Commuters in France and London faced major delays on public transit Tuesday morning as workers in both countries staged 24-hour strikes.
In France, unions launched the strike to protest a government plan to change the pension system, including a proposal to raise the minimum retirement age from 60 to 62.
Meanwhile, commuters in London dealt with rush-hour chaos after London Underground workers took part in a one-day strike, closing much of the city's busy subway system.
Many rush-hour trains were cancelled in the Paris region, and people with medium- or short-haul flights faced long delays and cancellations because of disruptions to air-traffic control services.
Schools and hospitals will also be affected by the strike, union leaders say.
Nearly 200 rallies are planned around the country, and union officials hope as many as two million people will participate. A similar effort June 24 drew nearly 800,000 people.
The French strike coincides with the start of debate in parliament over a plan to overhaul the money-losing pension system so it will break even in 2018.

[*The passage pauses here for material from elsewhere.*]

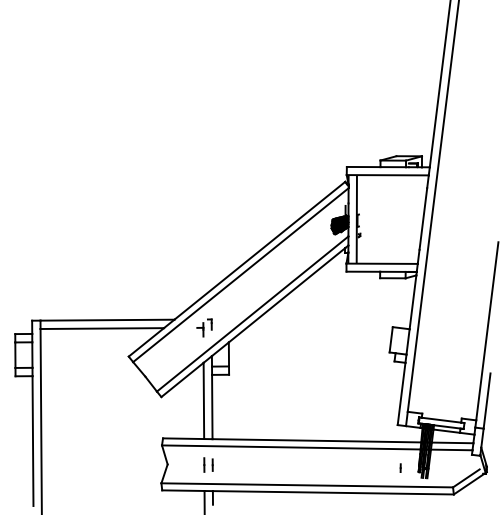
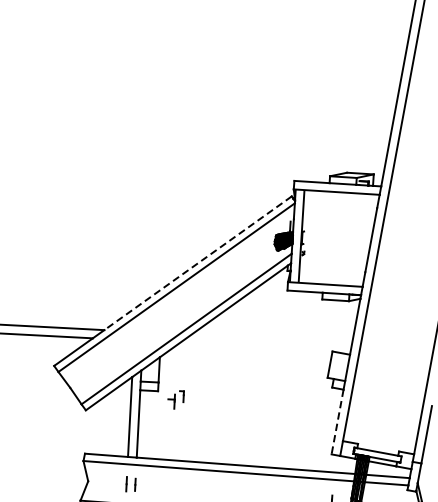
line: (259, 250) -> (197, 262), solid -> dashed
part: (204, 327) -> (175, 399), moved
line: (401, 394) -> (337, 422), solid -> dashed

"If the government wants the next step to go well, it has to give a serious response to the proposals that we ourselves have made," said Francois Chereque, who heads the moderate CFDT union.
Chereque told the RTL radio station he wants Tuesday's protests to "restore hope" for citizens while putting pressure on the parliamentary debate.
The government has said the changes are needed to deal with an aging population and huge national debt. Labour Minister Eric Woerth has said the government will press ahead with the retirement changes no matter how strong the protest turnout is.
The French retirement age of 60 is already among the lowest in Europe. In contrast, neighbouring Germany has decided to bump up the retirement age from 65 to 67 and the U.S. Social Security system is gradually raising the retirement age to 67 as well.
Strike slows London Underground
Across the English Channel, much of the London Underground was shut down to protest the planned layoffs of roughly 800 ticket takers.
"The sidewalks in general are buzzing, the buses are jam-packed," Thomas Ledwell of CBC News said from London. "Even the roads are much more congested than they usually are at this time of day."
Thousands of workers walked off the job Monday evening because of a dispute over the cuts, which workers say will hit safety and service.
Limited services are operating, but the strike disrupted the morning commute for millions of rush-hour passengers, the BBC reported.
This is the first of a series of 24-hour strikes planned by London Underground workers in response to staffing cuts.
The London Chamber of Commerce estimates that every day the underground is closed will cost the city's economy roughly $76 million.